There was now some evidence that the big carnivores hunted only at night. They'd been here for a week now, and in that time David had seen the large bearlike animals only at night. But he still carried the gun whenever they explored new parts of the forest.
David had had some initial misgivings about his capability for dealing full time with the Ernst children. He was much relieved to find that he was able to take care of them without major traumas on either side. He was glad they were with him, actually. They could do useful things, and they were good company. Looking after them kept him from devoting too much time to brooding about their biggest problem: to find a way home.
It was ultimately a problem of electrical power.

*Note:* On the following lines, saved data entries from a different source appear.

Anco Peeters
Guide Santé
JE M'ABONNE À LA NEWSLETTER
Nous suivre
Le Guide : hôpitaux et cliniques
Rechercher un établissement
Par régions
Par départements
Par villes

They had all the complex apparatus, the microprocessors and power supplies and multipole coils, needed to operate the twistor apparatus and return them to their proper universe. David had everything, but the hydroelectric dams, the transformer stations, and the transmission lines to deliver electrical power to the university to feed the breaker boxes to power the equipment to make the twistor field to take them home. The big sources of electrical power now lay a universe away. And the twistor equipment required many kilowatts of power.